(TO-DO ITEM)
In the following material, identify every line holding the string "tensor" and return it.

RECORD EXTRACTS Block Start

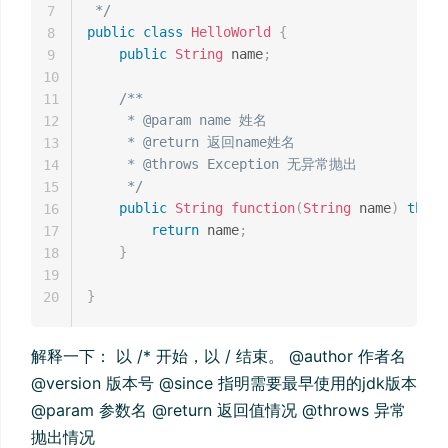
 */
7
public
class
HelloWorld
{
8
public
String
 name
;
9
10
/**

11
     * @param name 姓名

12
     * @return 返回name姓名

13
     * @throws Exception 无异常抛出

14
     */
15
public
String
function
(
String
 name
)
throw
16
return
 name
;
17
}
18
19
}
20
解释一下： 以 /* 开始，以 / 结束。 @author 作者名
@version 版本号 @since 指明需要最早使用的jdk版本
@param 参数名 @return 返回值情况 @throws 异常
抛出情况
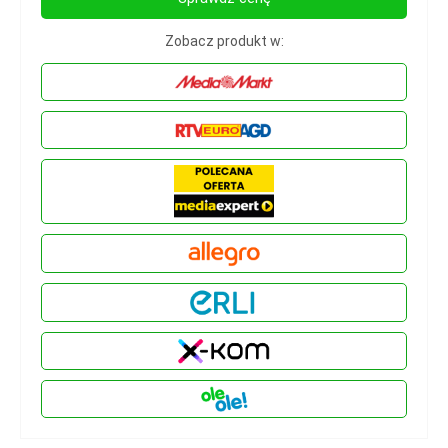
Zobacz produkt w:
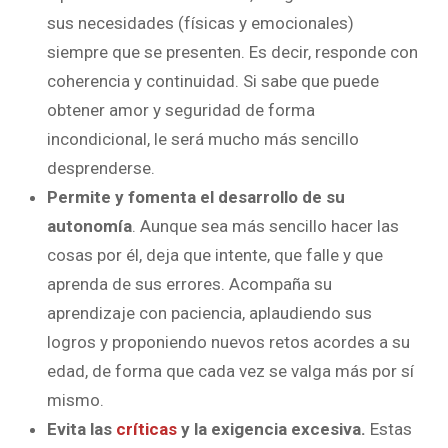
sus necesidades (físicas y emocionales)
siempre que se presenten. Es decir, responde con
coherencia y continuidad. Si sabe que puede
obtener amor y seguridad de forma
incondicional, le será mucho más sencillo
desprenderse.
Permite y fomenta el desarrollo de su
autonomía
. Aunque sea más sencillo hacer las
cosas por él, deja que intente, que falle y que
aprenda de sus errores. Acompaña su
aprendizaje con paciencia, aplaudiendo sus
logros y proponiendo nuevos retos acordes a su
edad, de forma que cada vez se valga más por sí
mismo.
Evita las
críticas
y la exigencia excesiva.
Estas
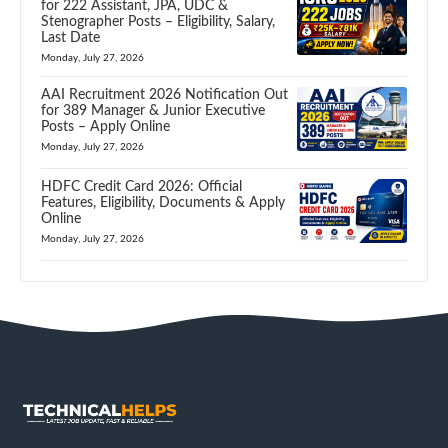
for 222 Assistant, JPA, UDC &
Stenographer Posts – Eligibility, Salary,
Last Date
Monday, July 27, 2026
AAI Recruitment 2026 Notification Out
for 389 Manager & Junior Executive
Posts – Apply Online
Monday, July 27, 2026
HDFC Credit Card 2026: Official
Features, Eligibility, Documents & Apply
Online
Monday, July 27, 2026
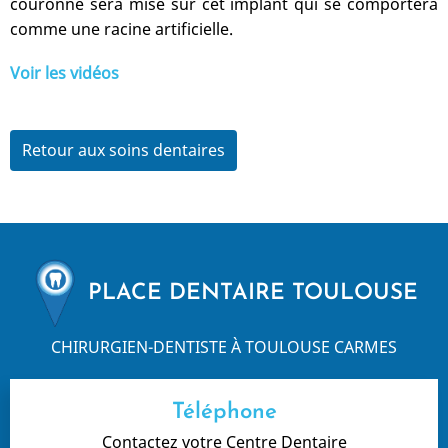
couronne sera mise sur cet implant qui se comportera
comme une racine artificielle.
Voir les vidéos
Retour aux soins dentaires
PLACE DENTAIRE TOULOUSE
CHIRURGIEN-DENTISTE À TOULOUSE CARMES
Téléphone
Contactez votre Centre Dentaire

RECORD EXTRACTS Block End
RECORD EXTRACTS Block Start

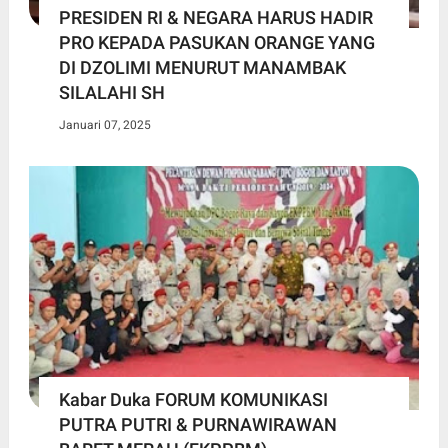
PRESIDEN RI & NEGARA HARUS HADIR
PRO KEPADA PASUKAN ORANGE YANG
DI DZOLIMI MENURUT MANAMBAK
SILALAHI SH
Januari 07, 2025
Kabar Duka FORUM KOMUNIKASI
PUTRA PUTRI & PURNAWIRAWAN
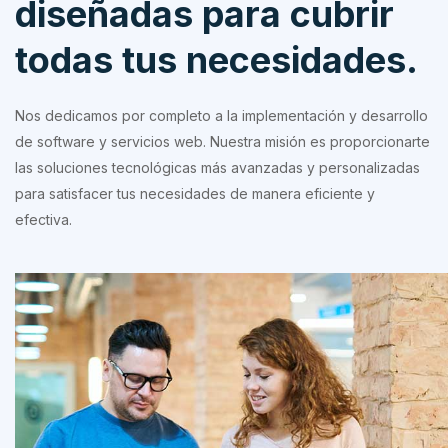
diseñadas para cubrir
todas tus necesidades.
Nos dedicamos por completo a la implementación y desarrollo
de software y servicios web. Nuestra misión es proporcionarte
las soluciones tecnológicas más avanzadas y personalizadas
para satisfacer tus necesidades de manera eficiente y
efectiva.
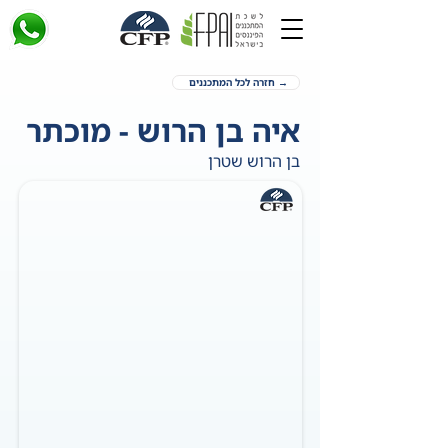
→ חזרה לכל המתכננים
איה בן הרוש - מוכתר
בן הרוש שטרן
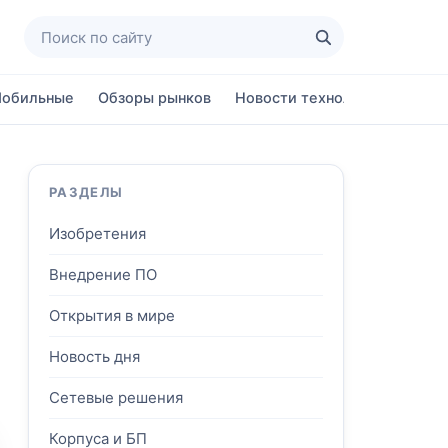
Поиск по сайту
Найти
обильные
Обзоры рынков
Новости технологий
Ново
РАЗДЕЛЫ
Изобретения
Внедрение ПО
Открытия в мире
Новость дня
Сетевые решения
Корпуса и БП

RECORD EXTRACTS Block End
RECORD EXTRACTS Block Start

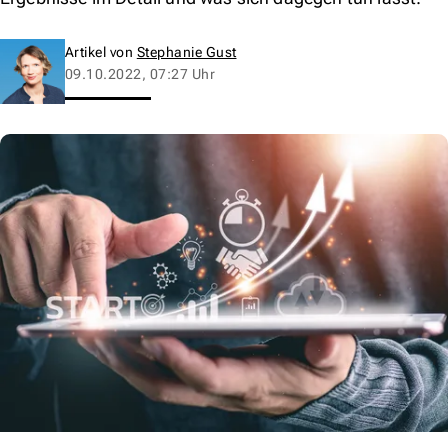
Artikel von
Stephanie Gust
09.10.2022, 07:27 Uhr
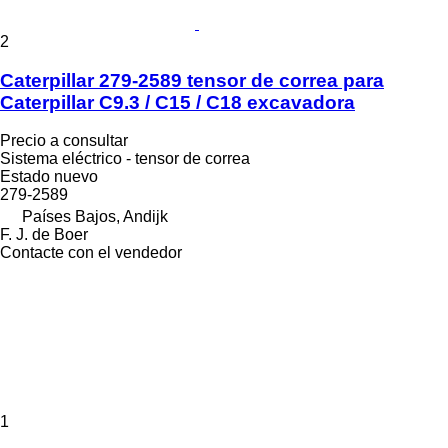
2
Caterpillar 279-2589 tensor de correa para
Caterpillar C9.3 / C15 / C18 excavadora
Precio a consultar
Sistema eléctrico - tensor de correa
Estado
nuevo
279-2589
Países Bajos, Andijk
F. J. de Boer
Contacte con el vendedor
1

RECORD EXTRACTS Block End

(WRITTEN RESPONSE)
Caterpillar 279-2589 tensor de correa para
Sistema eléctrico - tensor de correa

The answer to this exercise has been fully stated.